START Passage for review
Questions on the processes structuring antigenic and associated genetic diversity in pathogens have been at the center of both strain theory and phylodynamics. Competition for hosts mediated by specific immunity to particular variants establishes a form of frequency-dependent competition that confers an advantage to the rare and is known as immune selection. Although this process which maps to stabilizing competition based on ‘niche differences’ is well understood in models of low to medium complexity, its role in generating strain structure remains an open question for hyper-diverse systems. This challenge applies to a number of pathogens such as Plasmodium falciparum and Trypanosoma brucei exhibiting enormous antigenic diversity locally as the result of multigene families and extensive genetic recombination. Here, we ask whether immune selection plays an important role in structuring P. falciparum populations of highly endemic regions into strains from the perspective of the multigene family known as var. We propose the combination of network analyses of genetic similarity with agent-based models that track immune memory in each host, to identify signatures of dominant processes underlying strain structure under reticulate evolution. We illustrate these methods with empirical molecular data from West African populations.
END Passage for review
_The task:_ In the abstract on immune selection in pathogens, find every hyphenated word and list them in the order they appear. The records that come next have no connection to the text above.
START Source data
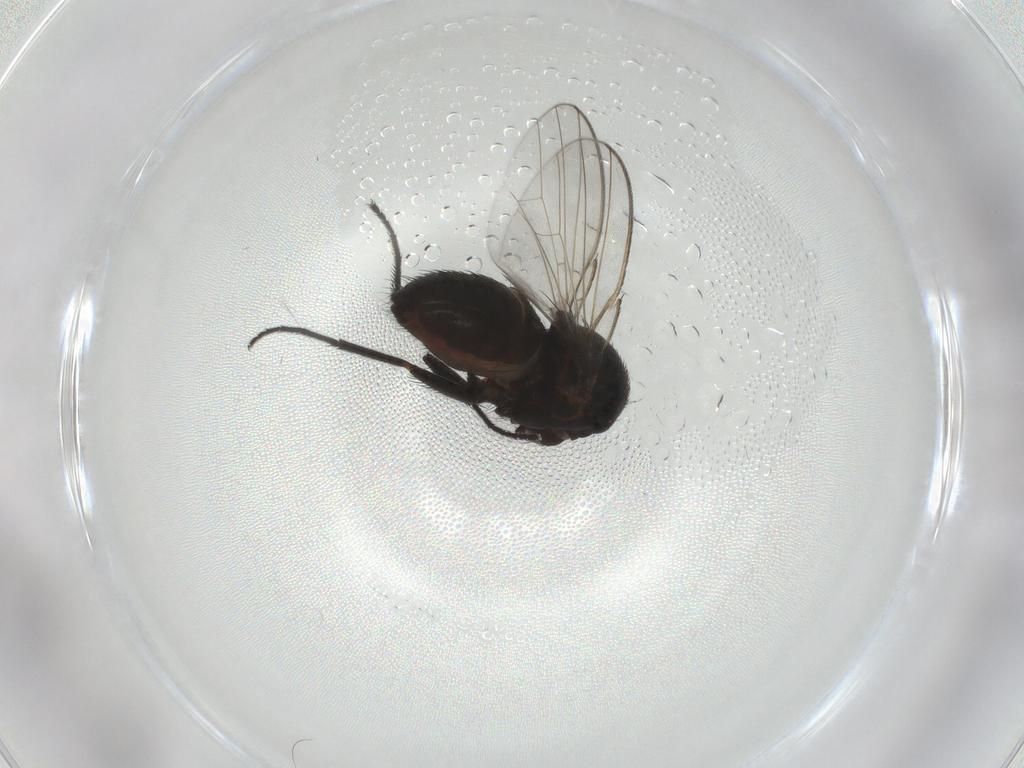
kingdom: Animalia
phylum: Arthropoda
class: Insecta
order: Diptera
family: Milichiidae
END Source data
_Reply to the exercise:_ frequency-dependent, hyper-diverse, agent-based